El arzobispo de Buenos Aires presidió el Tedeum en la Catedral Metropolitana con la presencia del presidente Javier Milei y sus funcionarios. En su homilía, llamó a terminar con los agravios y la crueldad, y reclamó honestidad y justicia social.
Luego de los actos formales en la Casa de Tucumán, el presidente Javier Milei asistió al Tedeum en la Catedral Metropolitana junto a sus funcionarios. La ceremonia fue presidida por el arzobispo de Buenos Aires, monseñor Jorge García Cuerva.
En su homilía, García Cuerva afirmó: “Pidamos juntos a Dios que nos independice de la indiferencia y la insensibilidad frente a los que sufren”. Llamó a “dar gracias por los que siguen apostando por la fraternidad, conmoviéndose con los que sufren, comprometidos con pequeños grandes gestos de solidaridad y amor al prójimo, a pesar de las críticas y los comentarios crueles que profundizan heridas sin resolver nada”.
El arzobispo sostuvo que “las heridas sociales necesitan la templanza del diálogo, la justicia social y la honestidad innegociable”. Señaló que “no es cuestión de ser y parecer, sino de mostrar transparencia, no es cuestión de tal o cual partido político o gobierno de turno, sino de ser honestos”. Cuestionó a “los ladrones” y a quienes hacen que “los pobres sean cada vez más pobres, y los ricos cada vez más ricos”.
García Cuerva comenzó su discurso con la parábola del Buen Samaritano, que relata a un hombre asaltado en el camino de Jerusalén a Jericó, herido al costado del sendero, y muchos pasan sin atenderlo. Utilizó esa historia para instar a que “se cuide a los enfermos, a los discapacitados, a los más vulnerables, a las víctimas de los narcotraficantes”.
Advirtió que convenía “no tomar frases sueltas y usarlas para favorecer la fragmentación”. Citó a Lionel Messi, tras un triunfo de la Selección argentina: “Demostramos una vez más que los argentinos, cuando luchamos juntos y unidos, somos capaces de conseguir lo que nos propongamos”.
“Algunos se aprovechan para dividirnos, para enfrentarnos, robándonos las esperanzas de salir juntos adelante”, dijo García Cuerva. Apuntó a “quienes escondidos en cuevas de corrupción, haciendo que los pobres sean cada vez más pobres y ellos, escandalosamente, cada vez más ricos”.
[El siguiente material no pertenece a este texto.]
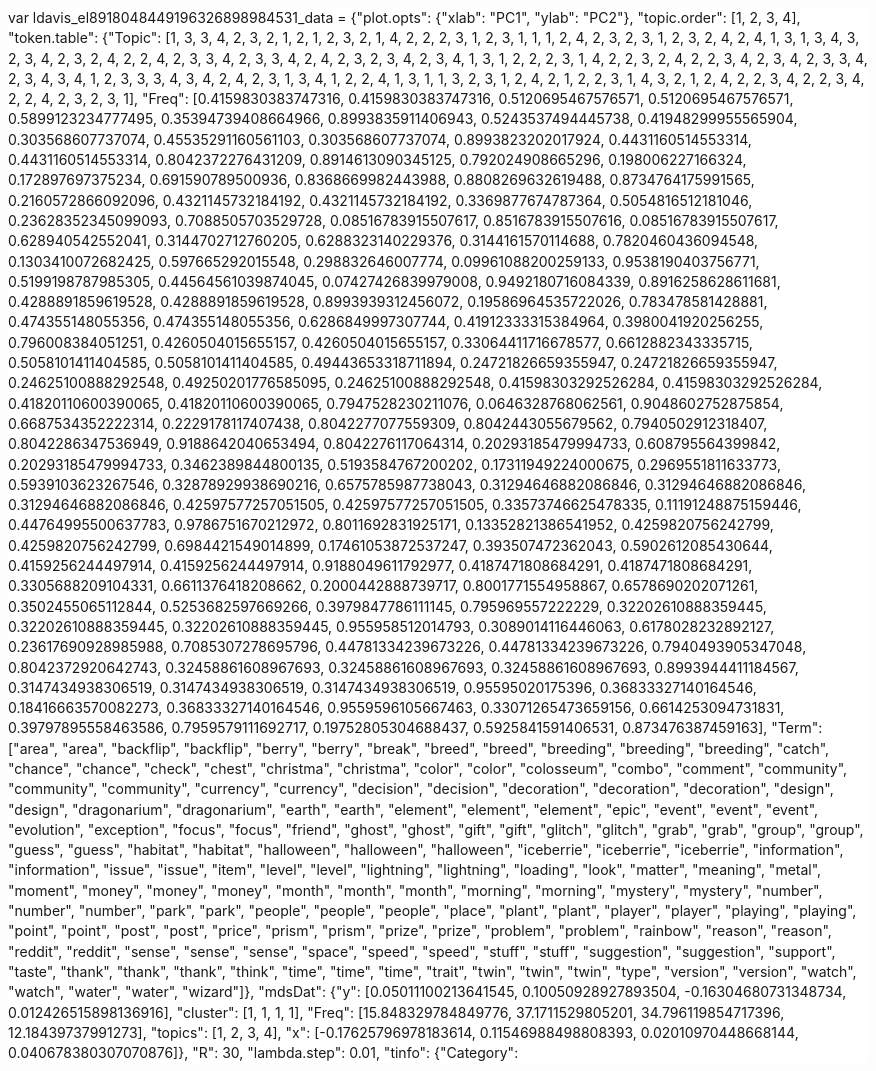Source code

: var ldavis_el8918048449196326898984531_data = {"plot.opts": {"xlab": "PC1", "ylab": "PC2"}, "topic.order": [1, 2, 3, 4], "token.table": {"Topic": [1, 3, 3, 4, 2, 3, 2, 1, 2, 1, 2, 3, 2, 1, 4, 2, 2, 2, 3, 1, 2, 3, 1, 1, 1, 2, 4, 2, 3, 2, 3, 1, 2, 3, 2, 4, 2, 4, 1, 3, 1, 3, 4, 3, 2, 3, 4, 2, 3, 2, 4, 2, 2, 4, 2, 3, 3, 4, 2, 3, 3, 4, 2, 4, 2, 3, 2, 3, 4, 2, 3, 4, 1, 3, 1, 2, 2, 2, 3, 1, 4, 2, 2, 3, 2, 4, 2, 2, 3, 4, 2, 3, 4, 2, 3, 3, 4, 2, 3, 4, 3, 4, 1, 2, 3, 3, 3, 4, 3, 4, 2, 4, 2, 3, 1, 3, 4, 1, 2, 2, 4, 1, 3, 1, 1, 3, 2, 3, 1, 2, 4, 2, 1, 2, 2, 3, 1, 4, 3, 2, 1, 2, 4, 2, 2, 3, 4, 2, 2, 3, 4, 2, 2, 4, 2, 3, 2, 3, 1], "Freq": [0.4159830383747316, 0.4159830383747316, 0.5120695467576571, 0.5120695467576571, 0.5899123234777495, 0.35394739408664966, 0.8993835911406943, 0.5243537494445738, 0.41948299955565904, 0.303568607737074, 0.45535291160561103, 0.303568607737074, 0.8993823202017924, 0.4431160514553314, 0.4431160514553314, 0.8042372276431209, 0.8914613090345125, 0.792024908665296, 0.198006227166324, 0.172897697375234, 0.691590789500936, 0.8368669982443988, 0.8808269632619488, 0.8734764175991565, 0.2160572866092096, 0.4321145732184192, 0.4321145732184192, 0.3369877674787364, 0.5054816512181046, 0.23628352345099093, 0.7088505703529728, 0.08516783915507617, 0.8516783915507616, 0.08516783915507617, 0.628940542552041, 0.3144702712760205, 0.6288323140229376, 0.3144161570114688, 0.7820460436094548, 0.1303410072682425, 0.597665292015548, 0.298832646007774, 0.09961088200259133, 0.9538190403756771, 0.5199198787985305, 0.44564561039874045, 0.07427426839979008, 0.9492180716084339, 0.8916258628611681, 0.4288891859619528, 0.4288891859619528, 0.8993939312456072, 0.19586964535722026, 0.783478581428881, 0.474355148055356, 0.474355148055356, 0.6286849997307744, 0.41912333315384964, 0.3980041920256255, 0.796008384051251, 0.4260504015655157, 0.4260504015655157, 0.33064411716678577, 0.6612882343335715, 0.5058101411404585, 0.5058101411404585, 0.49443653318711894, 0.24721826659355947, 0.24721826659355947, 0.24625100888292548, 0.49250201776585095, 0.24625100888292548, 0.41598303292526284, 0.41598303292526284, 0.41820110600390065, 0.41820110600390065, 0.7947528230211076, 0.0646328768062561, 0.9048602752875854, 0.6687534352222314, 0.2229178117407438, 0.8042277077559309, 0.8042443055679562, 0.7940502912318407, 0.8042286347536949, 0.9188642040653494, 0.8042276117064314, 0.20293185479994733, 0.608795564399842, 0.20293185479994733, 0.3462389844800135, 0.5193584767200202, 0.17311949224000675, 0.2969551811633773, 0.5939103623267546, 0.32878929938690216, 0.6575785987738043, 0.31294646882086846, 0.31294646882086846, 0.31294646882086846, 0.42597577257051505, 0.42597577257051505, 0.33573746625478335, 0.11191248875159446, 0.44764995500637783, 0.9786751670212972, 0.8011692831925171, 0.13352821386541952, 0.4259820756242799, 0.4259820756242799, 0.6984421549014899, 0.17461053872537247, 0.393507472362043, 0.5902612085430644, 0.4159256244497914, 0.4159256244497914, 0.9188049611792977, 0.4187471808684291, 0.4187471808684291, 0.3305688209104331, 0.6611376418208662, 0.2000442888739717, 0.8001771554958867, 0.6578690202071261, 0.3502455065112844, 0.5253682597669266, 0.3979847786111145, 0.795969557222229, 0.32202610888359445, 0.32202610888359445, 0.32202610888359445, 0.955958512014793, 0.3089014116446063, 0.6178028232892127, 0.23617690928985988, 0.7085307278695796, 0.44781334239673226, 0.44781334239673226, 0.7940493905347048, 0.8042372920642743, 0.32458861608967693, 0.32458861608967693, 0.32458861608967693, 0.8993944411184567, 0.3147434938306519, 0.3147434938306519, 0.3147434938306519, 0.95595020175396, 0.36833327140164546, 0.18416663570082273, 0.36833327140164546, 0.9559596105667463, 0.33071265473659156, 0.6614253094731831, 0.39797895558463586, 0.7959579111692717, 0.19752805304688437, 0.5925841591406531, 0.873476387459163], "Term": ["area", "area", "backflip", "backflip", "berry", "berry", "break", "breed", "breed", "breeding", "breeding", "breeding", "catch", "chance", "chance", "check", "chest", "christma", "christma", "color", "color", "colosseum", "combo", "comment", "community", "community", "community", "currency", "currency", "decision", "decision", "decoration", "decoration", "decoration", "design", "design", "dragonarium", "dragonarium", "earth", "earth", "element", "element", "element", "epic", "event", "event", "event", "evolution", "exception", "focus", "focus", "friend", "ghost", "ghost", "gift", "gift", "glitch", "glitch", "grab", "grab", "group", "group", "guess", "guess", "habitat", "habitat", "halloween", "halloween", "halloween", "iceberrie", "iceberrie", "iceberrie", "information", "information", "issue", "issue", "item", "level", "level", "lightning", "lightning", "loading", "look", "matter", "meaning", "metal", "moment", "money", "money", "money", "month", "month", "month", "morning", "morning", "mystery", "mystery", "number", "number", "number", "park", "park", "people", "people", "people", "place", "plant", "plant", "player", "player", "playing", "playing", "point", "point", "post", "post", "price", "prism", "prism", "prize", "prize", "problem", "problem", "rainbow", "reason", "reason", "reddit", "reddit", "sense", "sense", "sense", "space", "speed", "speed", "stuff", "stuff", "suggestion", "suggestion", "support", "taste", "thank", "thank", "thank", "think", "time", "time", "time", "trait", "twin", "twin", "twin", "type", "version", "version", "watch", "watch", "water", "water", "wizard"]}, "mdsDat": {"y": [0.05011100213641545, 0.10050928927893504, -0.16304680731348734, 0.012426515898136916], "cluster": [1, 1, 1, 1], "Freq": [15.848329784849776, 37.1711529805201, 34.796119854717396, 12.18439737991273], "topics": [1, 2, 3, 4], "x": [-0.17625796978183614, 0.11546988498808393, 0.02010970448668144, 0.040678380307070876]}, "R": 30, "lambda.step": 0.01, "tinfo": {"Category":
“No se trata de ser de tal o cual partido político o gobierno de turno; es cuestión de ser o no honestos y transparentes, ser y parecer, ahora y siempre”, indicó.
En otro pasaje, declaró que “los asaltantes también han recorrido los caminos de nuestra historia, robando sueños a los jóvenes, robando posibilidades de progreso a las familias trabajadoras, sustrayendo dignidad a los más frágiles y apropiándose de las esperanzas y los esfuerzos de un pueblo que quiere vivir mejor”.
También señaló que “la sociedad permanece ajena a las discusiones eternas y alejadas de la realidad que en su nombre tienen los dirigentes”. Pidió que “Dios nos independice de la indiferencia y la insensibilidad frente a los que sufren” y mencionó a “jubilados, las personas con discapacidad, los desocupados y los jóvenes víctimas del narcotráfico, queremos hacer presente en este Tedeum sus vidas, sus rostros y sus historias concretas. No cifras o diagnósticos, sino sus nombres”.
Milei regresó a Buenos Aires esta madrugada, tras los actos en Tucumán, y caminó desde Casa de Gobierno hasta la Catedral, donde fue recibido por García Cuerva y otros miembros de la Iglesia.
Para cerrar, García Cuerva afirmó: “Argentina necesita de todos, porque nadie es descartable, todos somos importantes”. Repitió la frase de Lionel Messi: “Demostramos una vez más que los argentinos, cuando luchamos juntos y unidos, somos capaces de conseguir lo que nos propongamos”.